О, как ты красив, проклятый!

И я не могу взлететь,

А с детства была крылатой.

Мне очи застит туман,

Сливаются вещи и  лица,

И только красный  тюльпан,

Тюльпан у тебя в  петлице".

Смятение 

Не правда ли, стоит  этот тюльпан, как из петлицы, вынуть из стихотворения, и оно немедленно померкнет!.. Почему? Не потому ли, что  весь этот молчаливый взрыв страсти, отчаяния, ревности и поистине смертной обиды - одним словом, все, что составляет в эту минуту для этой женщины  смысл ее жизни, все сосредоточилось, как в красном гаршинском цветке зла, именно в тюльпане: ослепительный  и надменный, маячащий на самом уровне ее глаз, он один высокомерно торжествует  в пустынном и застланном пеленою  слез, безнадежно обесцветившемся мире. Ситуация стихотворения такова, что  не только героине, но и нам, читателям, кажется, что тюльпан не "деталь" и уж, конечно, не "штрих", а что  он живое существо, истинный, полноправный и даже агрессивный герой произведения, внушающий нам некий невольный  страх, перемешанный с полутайным восторгом  и раздражением.

У иного поэта  цветок в петлице так и остался  бы более или менее живописной подробностью внешнего облика персонажа, но Ахматова не только вобрала в  себя изощренную культуру многосмысленных  значений, развитую ее предшественниками  символистами, в частности их умение придавать жизненным реалиям  безгранично расширяющийся смысл, но и, судя по всему, не осталась чуждой и великолепной школе русской  психологической прозы, в особенности  романа (Гоголь, Достоевский, Толстой) . Ее так называемые вещные детали, скупо  поданные, но отчетливые бытовые интерьеры, смело введенные прозаизмы, а  главное, та внутренняя связь, какая  всегда просвечивает у нее между  внешней средой и потаенно бурной жизнью сердца, - все живо напоминает русскую классику, не только романную, но и новеллистическую, не только прозаическую, но и стихотворную (Пушкин, Лермонтов, Тютчев, позднее - Некрасов) .  

 

ПУШКИН И АХМАТОВА

Говоря о любовной лирике Ахматовой, нельзя не сказать  несколько слов о чувствах самой  поэтессы, о ее кумирах, о предметах  ее восхищения.
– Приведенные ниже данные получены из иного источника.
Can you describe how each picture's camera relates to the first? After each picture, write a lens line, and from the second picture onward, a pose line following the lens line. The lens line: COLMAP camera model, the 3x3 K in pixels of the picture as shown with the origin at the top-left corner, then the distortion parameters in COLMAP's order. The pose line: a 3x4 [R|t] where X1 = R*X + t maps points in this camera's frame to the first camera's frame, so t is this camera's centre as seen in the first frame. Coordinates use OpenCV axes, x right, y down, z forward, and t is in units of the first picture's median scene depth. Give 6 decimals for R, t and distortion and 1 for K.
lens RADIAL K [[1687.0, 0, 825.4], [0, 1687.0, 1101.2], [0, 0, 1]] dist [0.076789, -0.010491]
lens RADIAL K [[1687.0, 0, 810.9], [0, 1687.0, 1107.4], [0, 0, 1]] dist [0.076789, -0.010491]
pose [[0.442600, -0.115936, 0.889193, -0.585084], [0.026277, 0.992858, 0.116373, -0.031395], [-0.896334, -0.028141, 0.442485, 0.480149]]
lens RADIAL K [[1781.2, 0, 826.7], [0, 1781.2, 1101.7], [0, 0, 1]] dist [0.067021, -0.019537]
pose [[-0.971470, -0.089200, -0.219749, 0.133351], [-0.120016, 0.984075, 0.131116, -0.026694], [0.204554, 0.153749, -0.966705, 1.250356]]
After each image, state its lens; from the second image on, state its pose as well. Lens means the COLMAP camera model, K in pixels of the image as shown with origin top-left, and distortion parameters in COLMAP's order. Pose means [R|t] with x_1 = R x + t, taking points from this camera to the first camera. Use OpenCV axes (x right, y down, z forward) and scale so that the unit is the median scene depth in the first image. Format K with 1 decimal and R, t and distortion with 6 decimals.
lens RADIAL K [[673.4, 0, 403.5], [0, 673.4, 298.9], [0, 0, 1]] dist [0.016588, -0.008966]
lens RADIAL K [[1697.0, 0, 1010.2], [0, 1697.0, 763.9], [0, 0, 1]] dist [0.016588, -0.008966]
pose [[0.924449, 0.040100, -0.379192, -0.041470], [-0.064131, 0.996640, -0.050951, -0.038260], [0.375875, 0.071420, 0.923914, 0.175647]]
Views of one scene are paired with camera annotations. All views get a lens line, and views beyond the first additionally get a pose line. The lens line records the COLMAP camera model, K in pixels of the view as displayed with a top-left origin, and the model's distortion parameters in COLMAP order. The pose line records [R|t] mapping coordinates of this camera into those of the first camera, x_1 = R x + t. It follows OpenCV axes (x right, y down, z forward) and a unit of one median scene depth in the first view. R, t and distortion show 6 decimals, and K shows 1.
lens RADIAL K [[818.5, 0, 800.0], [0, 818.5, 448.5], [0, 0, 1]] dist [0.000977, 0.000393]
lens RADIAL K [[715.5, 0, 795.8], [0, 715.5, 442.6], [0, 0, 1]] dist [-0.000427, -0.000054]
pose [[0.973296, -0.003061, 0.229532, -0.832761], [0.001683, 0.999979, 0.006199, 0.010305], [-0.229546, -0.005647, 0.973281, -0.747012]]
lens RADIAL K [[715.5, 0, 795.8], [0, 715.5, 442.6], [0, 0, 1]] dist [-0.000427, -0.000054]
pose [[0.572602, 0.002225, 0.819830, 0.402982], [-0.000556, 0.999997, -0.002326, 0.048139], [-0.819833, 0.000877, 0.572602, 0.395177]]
И одним из неоскудевающим источником творческой радости и  вдохновения для Ахматовой был  Пушкин. Она пронесла эту любовь через всю свою жизнь, не побоявшись даже темных дебрей литературоведения, куда входила не однажды, чтобы прибавить  к биографии любимого поэта несколько  новых штрихов. (А. Ахматовой принадлежат  статьи: "Последняя сказка Пушкина (о "Золотом петушке") ", "Адольф" Бенжамена Констана в творчестве Пушкина", "О "Каменном госте" Пушкина", а также работы: "Гибель Пушкина", "Пушкин и Невское  взморье", "Пушкин в 1828 году" и  др.) В "Вечере" Пушкину посвящено  стихотворение из двух строф, очень  четких по рисунку и трепетно-нежных по интонации.